-- begin Article --

W3C home > Mailing lists > Public > www-international@w3.org > January to March 2005

Re: Language Identifier List Comments, updated

From: JFC (Jefsey) Morfin <jefsey@jefsey.com>
Date: Fri, 31 Dec 2004 15:21:19 +0900
Message-Id: <>
To: www-international@w3.org

Dear Martin,
I suppose we are in full agreement. I copied www-international@w3.org only 
because it was copied (not in TO:). This has shown that W3C and Internet 
structural concerns are not the same and wanting to address them within the 
same W3C oriented tagging cannot work. I documented what I need on a 
structural level (IDN, IANA, OPES, ccTLD, etc.), quoted needs documented by 
ETSI. I could add demands by MINC. I have not yet discussed it with other 
comparable intergovernance entities.

I think it shows that the discussed tagging is partly a subset of the 
desirable multilingual internet language tagging. That there is not a 
complete overlap of some elements (for example the Internet does not goes 
by the ISO 3166 list but by its use by the IANA. You may like it or not 
IANA is now "an ICANN function", so ICANN's vision of the Internet 
governance must be possibly supported).

At 08:22 29/12/2004, Martin Duerst wrote:
>At 15:18 04/12/27, JFC (Jefsey) Morfin wrote:
>This discussion is about language identifiers for content. And on this 
>list (www-international@w3.org) in particular, about language identifiers 
>for Web content.

Right. And this is in the W3C scope. But here we discuss an IESG final 
stage review within the Internet standard process. I have no problem with 
the draft being a W3C(+ private comments) RFC for information. And I even 
made clear I supported it to be quickly approved as such. But this text 
does not fit the Internet architecture principle and needs.

>Language issues for content and language issues for domain name 
>registrations are quite different.

Absolutely. And there are many other language and scripting related 
issues. This is why one issue cannot be the basis to document a standard 
imposed to the others.

> >This is only an IETF document,
>The document that Tex put up is not an IETF document, just
>a Web page put up in the hope to help people making a good
>selection for tagging their Web content quickly
>(in my opinion, that Web page still has some way to go
>to reach that goal, but that's a separate issue).

I understand Tex's document as an example of the Phillips-08 draft. If you 
understand it and discuss it differently, I apologize. Tex's page is 
contributing to the Internet intergovernance in helping others. This kind 
of work can be helped a lot by the local governance trustees who are the 
ccTLD, just because they are local competent and interested entities.

-- end Article --

*Requirements*.
(a) In the message, what does the Internet go by instead of the ISO 3166 list?
(b) Update the part of the message starting at "Absolutely. And there" and ending at "to the others.", with "imposed" changed to "applied".
The records come from a separate source.

-- begin Supplied material --

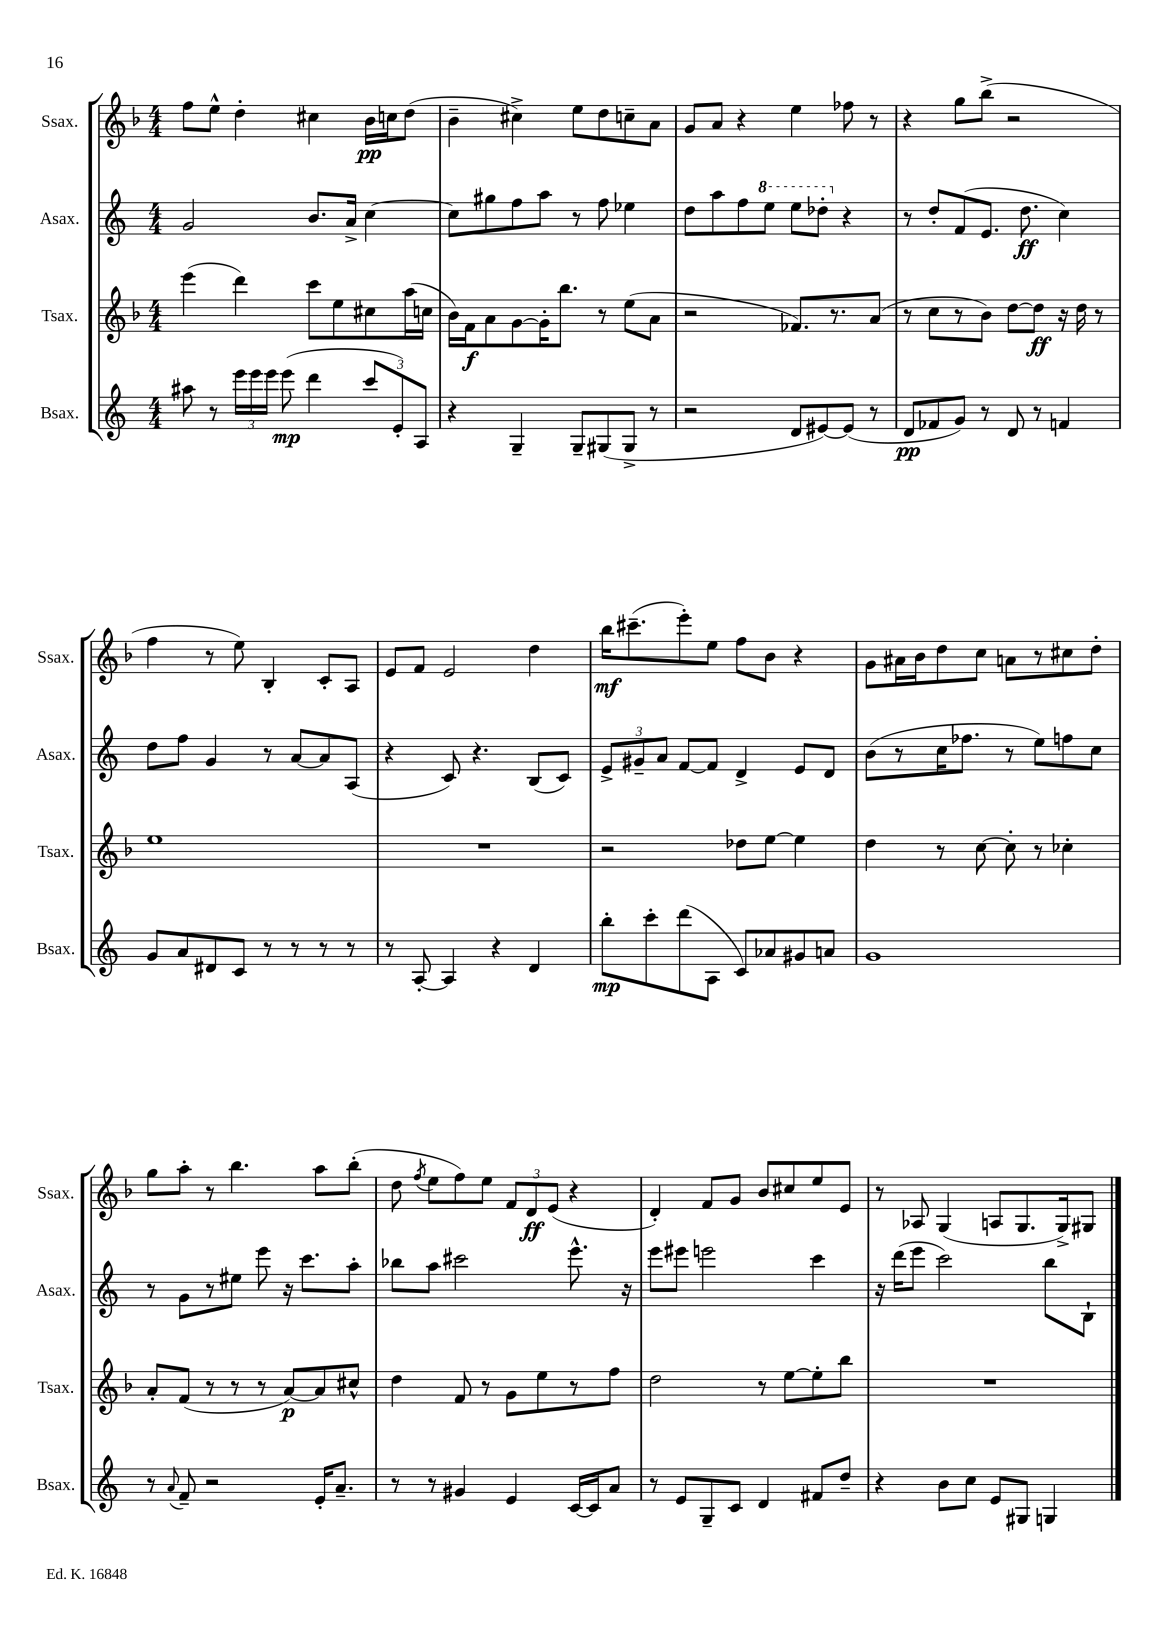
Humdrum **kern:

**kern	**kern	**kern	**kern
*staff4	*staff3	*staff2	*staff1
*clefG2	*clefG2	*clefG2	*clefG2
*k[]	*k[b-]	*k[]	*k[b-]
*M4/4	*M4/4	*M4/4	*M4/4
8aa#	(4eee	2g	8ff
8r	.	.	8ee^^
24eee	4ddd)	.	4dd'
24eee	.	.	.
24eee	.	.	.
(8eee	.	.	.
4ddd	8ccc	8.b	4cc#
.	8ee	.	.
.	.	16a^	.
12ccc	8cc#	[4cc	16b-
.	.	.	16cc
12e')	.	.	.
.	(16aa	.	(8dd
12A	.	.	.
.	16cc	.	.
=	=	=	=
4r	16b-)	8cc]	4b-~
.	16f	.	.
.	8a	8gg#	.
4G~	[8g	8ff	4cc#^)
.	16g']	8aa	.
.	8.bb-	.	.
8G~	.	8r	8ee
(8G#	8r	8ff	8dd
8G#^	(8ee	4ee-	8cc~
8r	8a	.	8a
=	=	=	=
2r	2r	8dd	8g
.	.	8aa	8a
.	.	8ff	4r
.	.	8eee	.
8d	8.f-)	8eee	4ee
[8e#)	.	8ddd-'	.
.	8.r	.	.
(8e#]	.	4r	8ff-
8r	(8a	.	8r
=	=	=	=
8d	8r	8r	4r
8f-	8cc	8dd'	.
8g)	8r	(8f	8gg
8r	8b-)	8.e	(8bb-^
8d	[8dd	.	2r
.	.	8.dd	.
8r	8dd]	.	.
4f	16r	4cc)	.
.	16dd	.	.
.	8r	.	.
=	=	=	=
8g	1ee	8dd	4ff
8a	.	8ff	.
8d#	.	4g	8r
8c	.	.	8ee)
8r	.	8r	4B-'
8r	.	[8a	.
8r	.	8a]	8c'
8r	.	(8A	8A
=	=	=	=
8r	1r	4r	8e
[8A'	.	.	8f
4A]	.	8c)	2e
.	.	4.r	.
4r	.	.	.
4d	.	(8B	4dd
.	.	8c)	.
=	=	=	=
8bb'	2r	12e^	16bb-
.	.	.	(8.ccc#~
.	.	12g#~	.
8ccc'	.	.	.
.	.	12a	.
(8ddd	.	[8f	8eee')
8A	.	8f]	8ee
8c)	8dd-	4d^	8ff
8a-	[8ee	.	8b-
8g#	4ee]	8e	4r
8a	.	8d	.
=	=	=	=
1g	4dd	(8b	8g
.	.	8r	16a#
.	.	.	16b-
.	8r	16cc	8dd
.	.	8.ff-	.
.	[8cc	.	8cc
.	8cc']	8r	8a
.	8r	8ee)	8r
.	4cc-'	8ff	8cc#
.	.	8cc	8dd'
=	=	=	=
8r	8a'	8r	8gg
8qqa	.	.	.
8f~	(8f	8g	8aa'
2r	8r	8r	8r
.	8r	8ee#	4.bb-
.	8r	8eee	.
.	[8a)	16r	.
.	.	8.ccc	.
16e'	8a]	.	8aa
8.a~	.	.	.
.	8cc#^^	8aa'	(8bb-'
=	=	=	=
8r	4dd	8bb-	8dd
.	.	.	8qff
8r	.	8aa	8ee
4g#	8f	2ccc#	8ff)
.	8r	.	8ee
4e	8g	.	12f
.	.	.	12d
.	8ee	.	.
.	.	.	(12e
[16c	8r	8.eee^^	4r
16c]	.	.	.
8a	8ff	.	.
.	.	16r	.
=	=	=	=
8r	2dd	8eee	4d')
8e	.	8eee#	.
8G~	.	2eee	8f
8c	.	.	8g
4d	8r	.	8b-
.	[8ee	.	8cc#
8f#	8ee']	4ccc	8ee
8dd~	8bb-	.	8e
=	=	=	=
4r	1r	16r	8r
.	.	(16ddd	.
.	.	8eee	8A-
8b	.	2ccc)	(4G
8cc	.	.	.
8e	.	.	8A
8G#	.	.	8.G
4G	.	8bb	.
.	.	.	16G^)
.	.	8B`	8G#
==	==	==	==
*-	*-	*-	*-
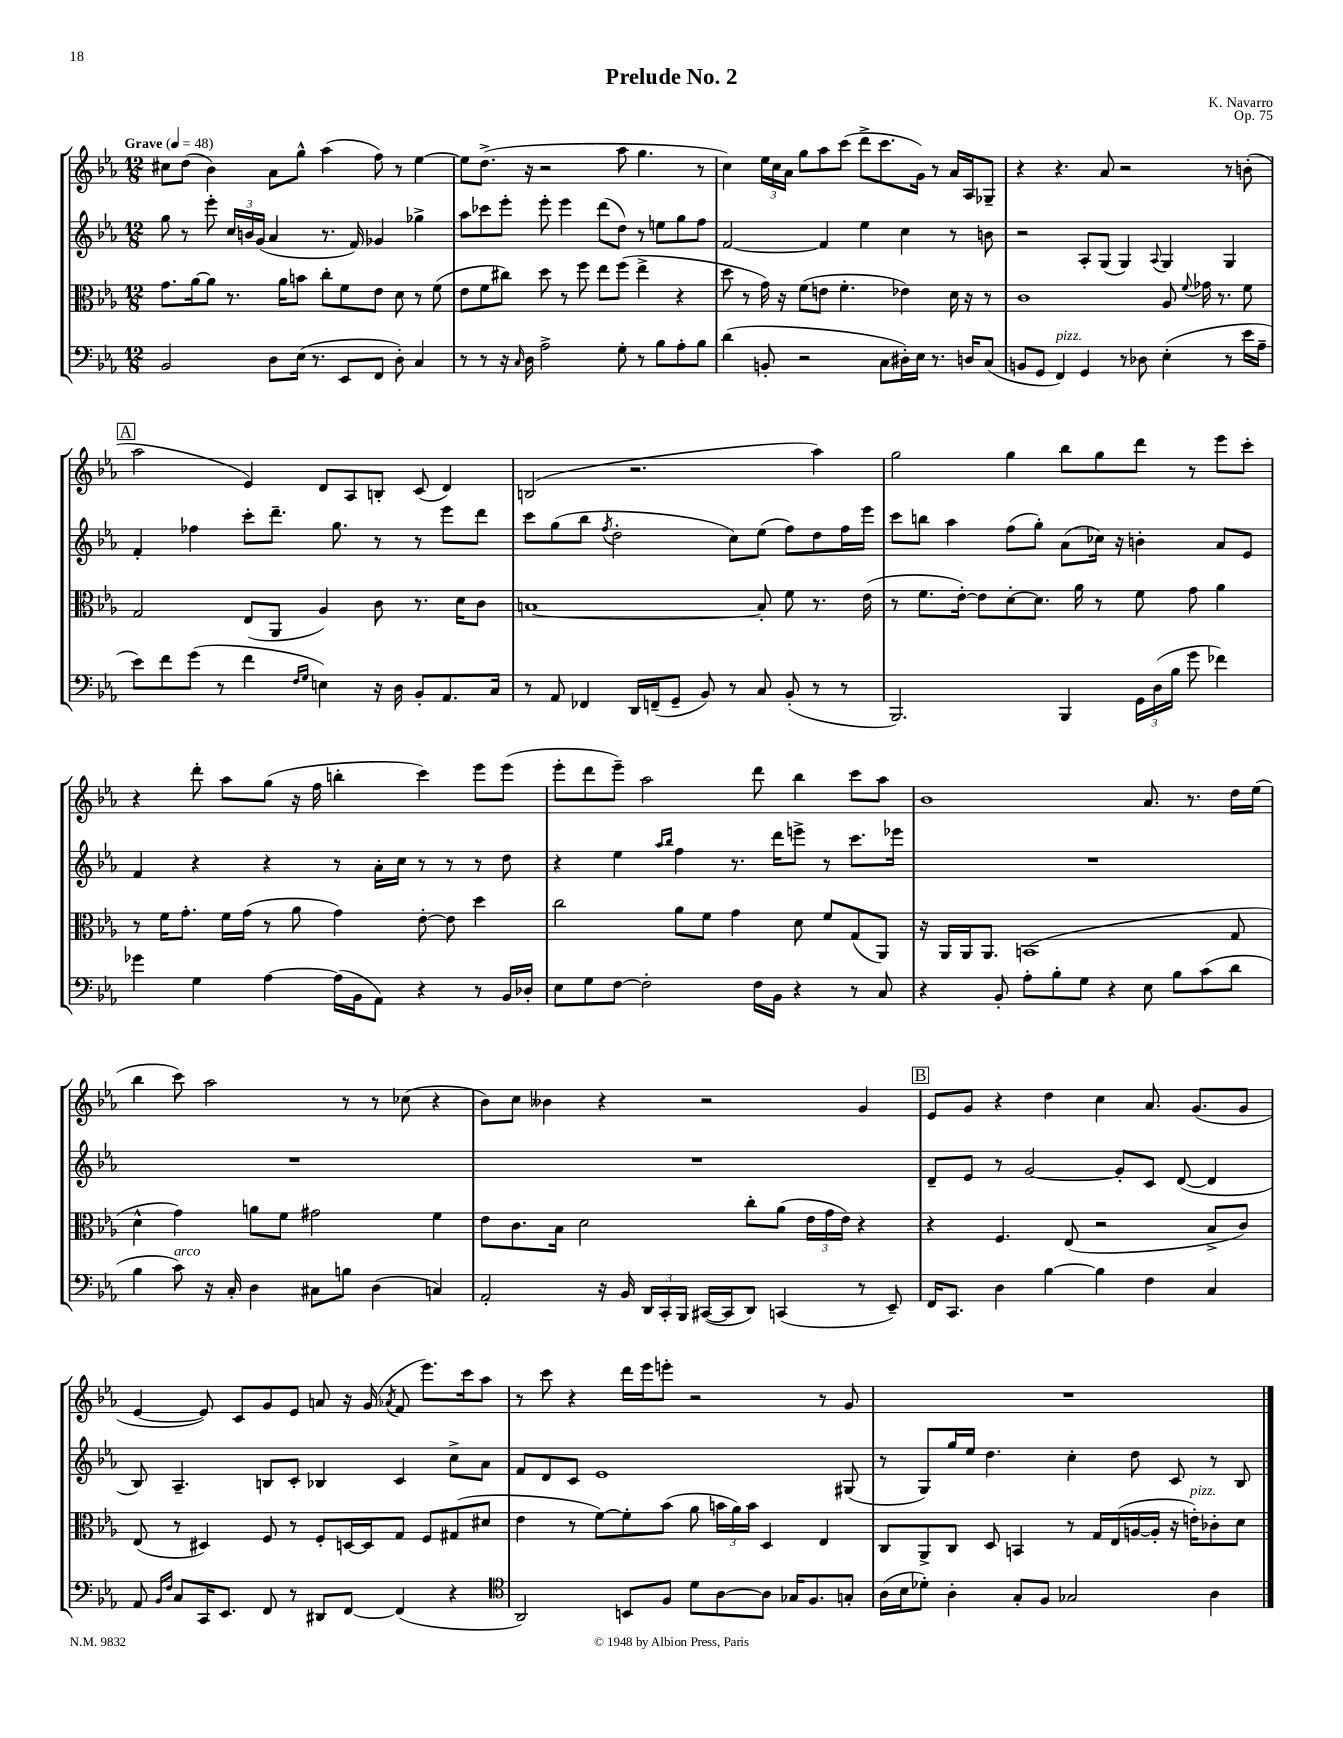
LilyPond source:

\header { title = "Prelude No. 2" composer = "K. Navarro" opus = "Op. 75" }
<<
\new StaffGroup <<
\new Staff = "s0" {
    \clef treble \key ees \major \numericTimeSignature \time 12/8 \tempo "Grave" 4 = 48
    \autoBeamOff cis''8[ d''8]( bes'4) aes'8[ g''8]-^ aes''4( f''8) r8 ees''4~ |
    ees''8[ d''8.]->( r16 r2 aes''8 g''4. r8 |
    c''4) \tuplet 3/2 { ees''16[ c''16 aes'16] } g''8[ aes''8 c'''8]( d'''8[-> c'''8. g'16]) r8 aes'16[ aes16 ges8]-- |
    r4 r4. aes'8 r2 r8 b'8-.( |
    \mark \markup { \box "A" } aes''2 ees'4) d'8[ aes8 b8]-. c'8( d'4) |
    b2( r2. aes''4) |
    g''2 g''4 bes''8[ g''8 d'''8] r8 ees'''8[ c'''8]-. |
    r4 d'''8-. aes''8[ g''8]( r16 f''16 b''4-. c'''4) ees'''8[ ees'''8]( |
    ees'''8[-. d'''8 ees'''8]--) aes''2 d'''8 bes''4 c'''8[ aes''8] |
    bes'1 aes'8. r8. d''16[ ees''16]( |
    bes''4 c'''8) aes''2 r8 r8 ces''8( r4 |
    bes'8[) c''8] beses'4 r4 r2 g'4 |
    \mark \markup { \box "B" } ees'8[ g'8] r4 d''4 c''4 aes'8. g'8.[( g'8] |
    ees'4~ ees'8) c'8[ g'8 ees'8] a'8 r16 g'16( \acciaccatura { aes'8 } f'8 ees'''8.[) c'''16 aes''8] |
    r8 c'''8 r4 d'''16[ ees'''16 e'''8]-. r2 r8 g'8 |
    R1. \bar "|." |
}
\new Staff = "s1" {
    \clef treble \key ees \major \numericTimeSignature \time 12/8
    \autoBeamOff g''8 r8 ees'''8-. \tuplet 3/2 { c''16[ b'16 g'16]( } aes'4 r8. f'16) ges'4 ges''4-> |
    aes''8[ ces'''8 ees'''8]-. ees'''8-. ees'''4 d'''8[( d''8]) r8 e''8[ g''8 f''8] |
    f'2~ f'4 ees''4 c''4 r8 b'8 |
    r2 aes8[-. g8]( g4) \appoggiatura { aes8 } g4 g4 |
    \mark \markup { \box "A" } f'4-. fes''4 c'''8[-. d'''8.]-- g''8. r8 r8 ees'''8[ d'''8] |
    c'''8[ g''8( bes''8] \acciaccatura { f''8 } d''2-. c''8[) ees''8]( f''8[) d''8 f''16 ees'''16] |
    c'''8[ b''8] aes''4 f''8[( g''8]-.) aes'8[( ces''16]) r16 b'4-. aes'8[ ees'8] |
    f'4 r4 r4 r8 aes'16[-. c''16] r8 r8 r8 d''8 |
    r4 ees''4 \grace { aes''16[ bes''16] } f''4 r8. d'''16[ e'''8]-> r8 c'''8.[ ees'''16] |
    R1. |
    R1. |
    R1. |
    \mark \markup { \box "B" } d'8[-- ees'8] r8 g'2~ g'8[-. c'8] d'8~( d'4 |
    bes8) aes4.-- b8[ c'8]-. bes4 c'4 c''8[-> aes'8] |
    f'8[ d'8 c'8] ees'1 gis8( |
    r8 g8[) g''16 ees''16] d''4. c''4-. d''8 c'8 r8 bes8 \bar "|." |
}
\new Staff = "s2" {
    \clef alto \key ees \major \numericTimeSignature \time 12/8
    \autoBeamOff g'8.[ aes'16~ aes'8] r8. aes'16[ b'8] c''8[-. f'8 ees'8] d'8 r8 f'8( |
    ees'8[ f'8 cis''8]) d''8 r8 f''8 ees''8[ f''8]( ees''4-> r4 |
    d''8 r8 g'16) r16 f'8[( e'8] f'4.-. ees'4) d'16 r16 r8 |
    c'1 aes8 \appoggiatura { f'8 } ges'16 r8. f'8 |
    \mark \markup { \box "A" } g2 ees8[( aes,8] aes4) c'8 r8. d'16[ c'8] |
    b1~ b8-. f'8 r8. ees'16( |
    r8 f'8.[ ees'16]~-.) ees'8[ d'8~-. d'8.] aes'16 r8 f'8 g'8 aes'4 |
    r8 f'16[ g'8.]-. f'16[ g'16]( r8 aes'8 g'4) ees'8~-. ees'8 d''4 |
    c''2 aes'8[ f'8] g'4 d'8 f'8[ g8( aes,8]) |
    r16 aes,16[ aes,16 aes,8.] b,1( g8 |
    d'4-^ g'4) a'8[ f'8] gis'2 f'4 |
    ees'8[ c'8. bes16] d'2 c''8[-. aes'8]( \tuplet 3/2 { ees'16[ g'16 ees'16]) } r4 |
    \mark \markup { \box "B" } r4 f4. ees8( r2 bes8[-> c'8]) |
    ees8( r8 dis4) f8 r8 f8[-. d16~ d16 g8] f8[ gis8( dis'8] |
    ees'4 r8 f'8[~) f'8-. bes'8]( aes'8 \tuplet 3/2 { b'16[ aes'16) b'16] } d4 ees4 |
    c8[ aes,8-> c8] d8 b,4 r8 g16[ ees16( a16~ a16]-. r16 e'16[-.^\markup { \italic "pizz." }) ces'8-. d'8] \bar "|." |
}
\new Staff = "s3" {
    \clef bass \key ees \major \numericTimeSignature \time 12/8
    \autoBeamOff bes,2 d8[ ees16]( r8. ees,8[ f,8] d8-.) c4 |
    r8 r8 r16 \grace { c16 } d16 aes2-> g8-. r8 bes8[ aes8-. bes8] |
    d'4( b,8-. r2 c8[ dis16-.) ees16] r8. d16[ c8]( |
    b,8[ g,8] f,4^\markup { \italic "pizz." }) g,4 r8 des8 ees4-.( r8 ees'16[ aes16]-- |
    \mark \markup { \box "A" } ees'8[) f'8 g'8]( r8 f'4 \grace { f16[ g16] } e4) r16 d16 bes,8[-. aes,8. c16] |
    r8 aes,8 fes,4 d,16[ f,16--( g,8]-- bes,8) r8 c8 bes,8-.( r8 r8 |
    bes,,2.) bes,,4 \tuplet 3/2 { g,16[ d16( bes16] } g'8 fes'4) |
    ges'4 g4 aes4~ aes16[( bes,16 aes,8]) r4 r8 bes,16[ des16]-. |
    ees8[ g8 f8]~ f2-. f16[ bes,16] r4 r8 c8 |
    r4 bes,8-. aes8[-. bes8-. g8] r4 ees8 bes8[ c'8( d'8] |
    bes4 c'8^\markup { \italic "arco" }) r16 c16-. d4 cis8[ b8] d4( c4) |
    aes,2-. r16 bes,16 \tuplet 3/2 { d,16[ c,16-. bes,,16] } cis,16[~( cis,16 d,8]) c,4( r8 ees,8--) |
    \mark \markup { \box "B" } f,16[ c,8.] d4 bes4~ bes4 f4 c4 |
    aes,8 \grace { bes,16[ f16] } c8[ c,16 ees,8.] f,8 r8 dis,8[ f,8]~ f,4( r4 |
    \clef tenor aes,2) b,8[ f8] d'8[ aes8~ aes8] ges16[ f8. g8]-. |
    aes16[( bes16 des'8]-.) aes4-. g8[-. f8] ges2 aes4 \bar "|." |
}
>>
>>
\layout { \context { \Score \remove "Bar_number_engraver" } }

-- end Supplied material --

*Correct answers*.
(a) Its use by the IANA.

(b)
Absolutely. And there are many other language and scripting related 
issues. This is why one issue cannot be the basis to document a standard 
applied to the others.